Well, to answer the immediate question:
>>> s = "http://www.domain.com/?s=some&two=20"
The rfind
method returns the index of right-most substring:
>>> s.rfind("&")
29
You can take all elements up to a given index with the slicing operator:
>>> "foobar"[:4]
'foob'
Putting the two together:
>>> s[:s.rfind("&")]
'http://www.domain.com/?s=some'
If you are dealing with URLs in particular, you might want to use built-in libraries that deal with URLs. If, for example, you wanted to remove two
from the above query string:
First, parse the URL as a whole:
>>> import urlparse, urllib
>>> parse_result = urlparse.urlsplit("http://www.domain.com/?s=some&two=20")
>>> parse_result
SplitResult(scheme='http', netloc='www.domain.com', path='/', query='s=some&two=20', fragment='')
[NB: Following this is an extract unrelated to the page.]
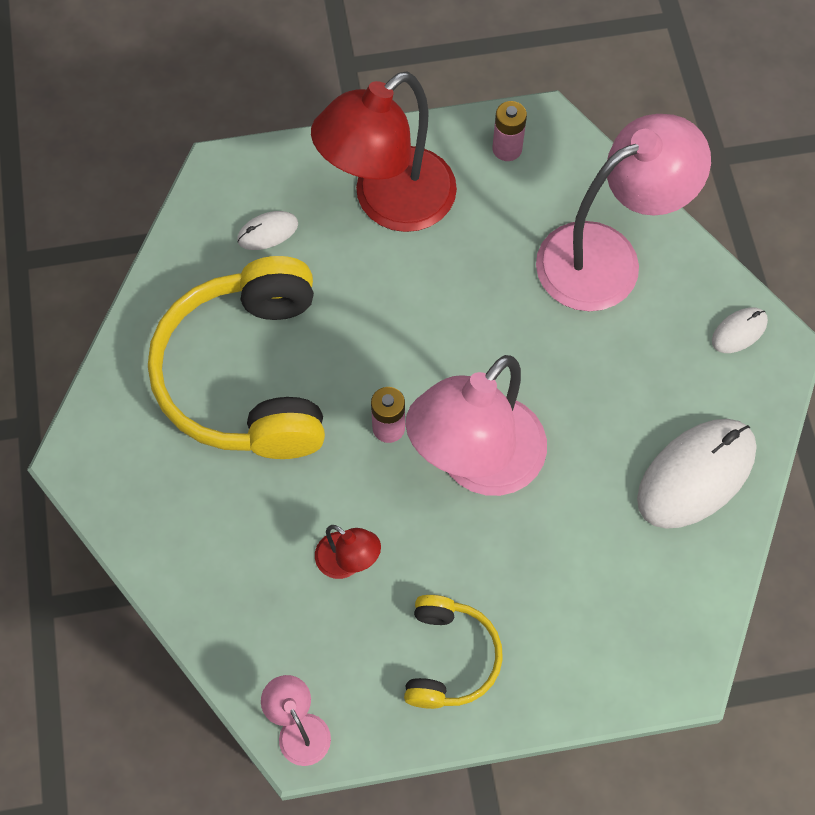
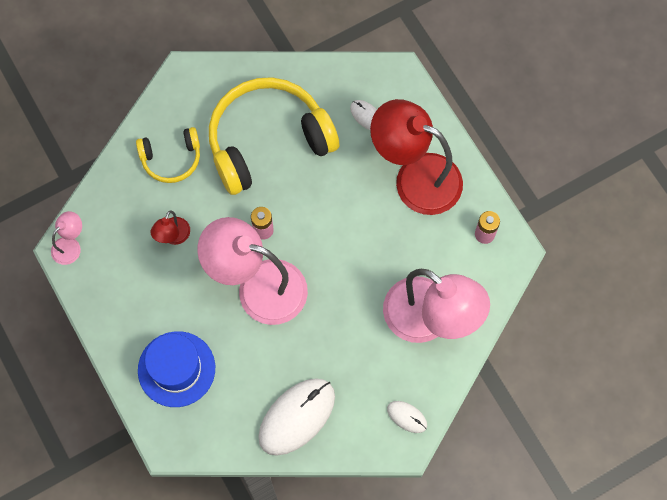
camera: 70 degrees right, 5 degrees up
(450, 658) = (135, 311): yellow headphones -> yellow headphones (171, 159)
(567, 624) = (176, 369): none -> blue hat
(696, 475) = (297, 417): white mouse -> white mouse turned 75 degrees counterclockwise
Take out just the query string:
>>> query_s = parse_result.query
>>> query_s
's=some&two=20'
Turn it into a dict
:
>>> query_d = urlparse.parse_qs(parse_result.query)
>>> query_d
{'s': ['some'], 'two': ['20']}
>>> query_d['s']
['some']
>>> query_d['two']
['20']
Remove the 'two'
key from the dict:
>>> del query_d['two']
>>> query_d
{'s': ['some']}
Put it back into a query string:
>>> new_query_s = urllib.urlencode(query_d, True)
>>> new_query_s
's=some'
And now stitch the URL back together:
>>> result = urlparse.urlunsplit((
parse_result.scheme, parse_result.netloc,
parse_result.path, new_query_s, parse_result.fragment))
>>> result
'http://www.domain.com/?s=some'
The benefit of this is that you have more control over the URL. Like, if you always wanted to remove the two
argument, even if it was put earlier in the query string ("two=20&s=some"
), this would still do the right thing. It might be overkill depending on what you want to do.